Whenever I hear about using a delta-wye generator step up transformer in reverse to feed plant service, I think of the Detroit Dam Powerhouse fire that occured in 2007. Detroit Dam Powerhouse is a 100MW plant in Oregon, USA, owned and operated by the US Army Corps of Engineers.
The plant has two 40MW generators and two 10MW generators 3 miles downstream at a re-regulating dam. All are 13.8kV, with two step up delta-wye transformers to 230kV at the upstream powerhouse. Each transformer has a bus with one 10MW and one 40MW generator. Station service is from two 13.kV:480V delta-wye transformers, one off each bus. Each station transformer feeds 1/2 the station service, with the ability to transfer all to one transformer. There is no interconnection between the two 13.8kV busses.
Each generator has an independent neutral grounding resistor. There is ground fault relaying triggered by each generators' neutral resistor and bus differential, either one tripping both the 230kV breaker and both generator breakers. There is also ground fault monitoring on the bus to alarm on a ground fault if all generators are offline. There are 14.4kV (L-N) rated MOV arresters at multiple locations on the 13.8kV system.

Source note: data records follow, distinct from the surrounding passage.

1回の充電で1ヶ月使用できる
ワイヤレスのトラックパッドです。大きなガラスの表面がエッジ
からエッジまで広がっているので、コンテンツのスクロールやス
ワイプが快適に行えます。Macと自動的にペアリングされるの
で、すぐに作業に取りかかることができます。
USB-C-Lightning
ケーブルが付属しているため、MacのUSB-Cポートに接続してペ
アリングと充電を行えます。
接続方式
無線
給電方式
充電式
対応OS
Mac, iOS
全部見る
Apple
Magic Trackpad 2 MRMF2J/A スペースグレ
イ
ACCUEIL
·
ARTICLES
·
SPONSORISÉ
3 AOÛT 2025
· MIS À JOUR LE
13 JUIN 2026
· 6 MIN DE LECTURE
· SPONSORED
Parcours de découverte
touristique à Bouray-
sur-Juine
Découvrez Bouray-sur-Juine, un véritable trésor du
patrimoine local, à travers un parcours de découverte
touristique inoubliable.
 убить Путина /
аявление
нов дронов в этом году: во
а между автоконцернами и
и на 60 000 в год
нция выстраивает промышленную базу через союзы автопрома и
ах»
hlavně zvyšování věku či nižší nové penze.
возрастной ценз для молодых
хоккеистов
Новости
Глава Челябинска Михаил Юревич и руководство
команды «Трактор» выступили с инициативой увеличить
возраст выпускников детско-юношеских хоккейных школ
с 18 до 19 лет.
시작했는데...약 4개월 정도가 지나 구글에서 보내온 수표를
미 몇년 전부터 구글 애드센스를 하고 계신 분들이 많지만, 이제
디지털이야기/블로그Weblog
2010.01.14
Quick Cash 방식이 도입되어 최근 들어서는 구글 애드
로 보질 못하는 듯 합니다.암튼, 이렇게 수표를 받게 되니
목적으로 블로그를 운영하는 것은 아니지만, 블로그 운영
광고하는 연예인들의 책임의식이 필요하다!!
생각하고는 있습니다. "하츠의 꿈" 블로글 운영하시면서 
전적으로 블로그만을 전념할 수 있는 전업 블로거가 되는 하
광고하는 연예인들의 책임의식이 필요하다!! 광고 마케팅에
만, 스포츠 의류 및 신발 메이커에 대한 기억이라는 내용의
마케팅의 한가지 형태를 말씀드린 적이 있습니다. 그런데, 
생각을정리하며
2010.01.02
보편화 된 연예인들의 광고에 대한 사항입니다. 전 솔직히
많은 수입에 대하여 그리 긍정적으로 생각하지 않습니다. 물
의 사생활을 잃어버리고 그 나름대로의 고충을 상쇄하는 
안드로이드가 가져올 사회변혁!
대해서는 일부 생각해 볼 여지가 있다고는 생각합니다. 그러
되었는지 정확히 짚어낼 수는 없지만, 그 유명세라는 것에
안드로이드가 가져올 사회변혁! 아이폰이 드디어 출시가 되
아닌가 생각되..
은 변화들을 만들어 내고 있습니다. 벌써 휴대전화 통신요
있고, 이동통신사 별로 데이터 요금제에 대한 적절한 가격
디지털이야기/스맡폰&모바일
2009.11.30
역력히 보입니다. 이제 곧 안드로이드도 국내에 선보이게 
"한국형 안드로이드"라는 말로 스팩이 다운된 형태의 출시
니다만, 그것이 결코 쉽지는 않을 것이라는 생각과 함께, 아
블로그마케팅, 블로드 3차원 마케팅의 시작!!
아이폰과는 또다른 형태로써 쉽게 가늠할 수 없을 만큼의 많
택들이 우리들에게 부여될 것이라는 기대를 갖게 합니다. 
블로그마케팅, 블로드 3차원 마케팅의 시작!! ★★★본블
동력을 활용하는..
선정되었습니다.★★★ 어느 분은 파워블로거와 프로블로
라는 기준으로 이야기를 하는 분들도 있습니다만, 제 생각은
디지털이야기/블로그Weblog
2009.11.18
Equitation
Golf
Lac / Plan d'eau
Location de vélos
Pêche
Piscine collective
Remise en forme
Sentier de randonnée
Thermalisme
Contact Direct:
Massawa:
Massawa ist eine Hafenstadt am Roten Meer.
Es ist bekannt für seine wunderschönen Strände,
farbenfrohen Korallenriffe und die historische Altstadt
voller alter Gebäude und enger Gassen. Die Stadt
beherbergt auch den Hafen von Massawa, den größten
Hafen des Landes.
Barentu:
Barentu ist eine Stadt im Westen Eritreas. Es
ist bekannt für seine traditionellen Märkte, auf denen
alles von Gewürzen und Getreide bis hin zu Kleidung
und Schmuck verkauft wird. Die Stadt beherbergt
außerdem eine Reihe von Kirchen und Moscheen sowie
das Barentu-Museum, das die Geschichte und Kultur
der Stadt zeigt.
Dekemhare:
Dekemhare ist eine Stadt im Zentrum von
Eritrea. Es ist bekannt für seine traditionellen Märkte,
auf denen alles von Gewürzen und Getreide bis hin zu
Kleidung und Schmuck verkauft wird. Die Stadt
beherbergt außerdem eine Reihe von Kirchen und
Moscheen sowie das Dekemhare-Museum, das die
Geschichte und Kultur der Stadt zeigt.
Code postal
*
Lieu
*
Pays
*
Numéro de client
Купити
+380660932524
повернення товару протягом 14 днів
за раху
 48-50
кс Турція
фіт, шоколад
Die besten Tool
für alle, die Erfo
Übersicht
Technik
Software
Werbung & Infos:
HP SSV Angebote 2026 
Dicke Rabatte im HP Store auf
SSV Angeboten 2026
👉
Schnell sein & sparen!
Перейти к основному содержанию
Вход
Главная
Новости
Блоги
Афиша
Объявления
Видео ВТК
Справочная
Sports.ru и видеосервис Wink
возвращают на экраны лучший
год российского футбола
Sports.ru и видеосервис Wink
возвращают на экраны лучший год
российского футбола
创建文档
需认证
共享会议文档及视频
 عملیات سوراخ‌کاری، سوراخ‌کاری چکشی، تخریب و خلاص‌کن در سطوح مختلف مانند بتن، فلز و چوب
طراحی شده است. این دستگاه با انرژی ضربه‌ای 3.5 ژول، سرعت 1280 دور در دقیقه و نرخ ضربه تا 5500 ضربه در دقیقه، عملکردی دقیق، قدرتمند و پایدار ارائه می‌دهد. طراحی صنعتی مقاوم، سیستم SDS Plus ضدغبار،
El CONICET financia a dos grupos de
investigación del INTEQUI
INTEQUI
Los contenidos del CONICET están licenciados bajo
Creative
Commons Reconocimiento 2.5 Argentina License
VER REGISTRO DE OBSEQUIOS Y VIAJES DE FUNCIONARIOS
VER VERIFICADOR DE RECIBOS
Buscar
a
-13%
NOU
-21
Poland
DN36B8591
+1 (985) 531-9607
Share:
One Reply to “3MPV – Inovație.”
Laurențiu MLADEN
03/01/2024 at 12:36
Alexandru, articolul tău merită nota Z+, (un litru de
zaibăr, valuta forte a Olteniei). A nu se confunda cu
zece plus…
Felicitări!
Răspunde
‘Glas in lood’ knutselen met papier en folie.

They experienced a broken insulator on the connection to the downstream power house, and the bus tripped on ground fault and differential. The operators of the plant decided to re-energize the 13.8kV bus to restore 1/2 of the station service, rather than transferring it all to the other bus. They thought that since the system is floating, it would be OK to leave it energized with a persistent ground. The problem was that it wasn't a solid ground fault, but a restriking arc. (A restriking arc is where there is an air gap in the ground fault. System capacitance will attempt to keep the system centered with respect to ground, but as the phase to earth voltage builds, it will arc over. The arc drops the phase to near zero abruptly. Without current to sustain the arc, the arc stops and then the voltage will build again. It is quite common for restriking arcs to arc at twice the line frequency.) The restriking arc created over-voltages on the other two phases, and after a while they overwhelmed the MOV arresters and those arresters failed violently. (Re-striking arcs create over-voltages on the other phases because the transformer leakage inductance and phase stray capacitance create a resonant circuit that rings every time the arc strikes.) When the arrestor failed, it created a phase to phase fault before the differential picked up. The fault managed to start a fire in the switchgear that spread throughout the cabling in the powerhouse.
It created $9 million in damage, created chaos as they had to rush to bring in generators to restore power to the spillway gates to prevent over-topping the dam, and took more than a year to recover.
All of that has led me to the opinion that if you are going to back feed a delta-wye generator step up transformer as a regular practice, put a grounding transformer on the bus.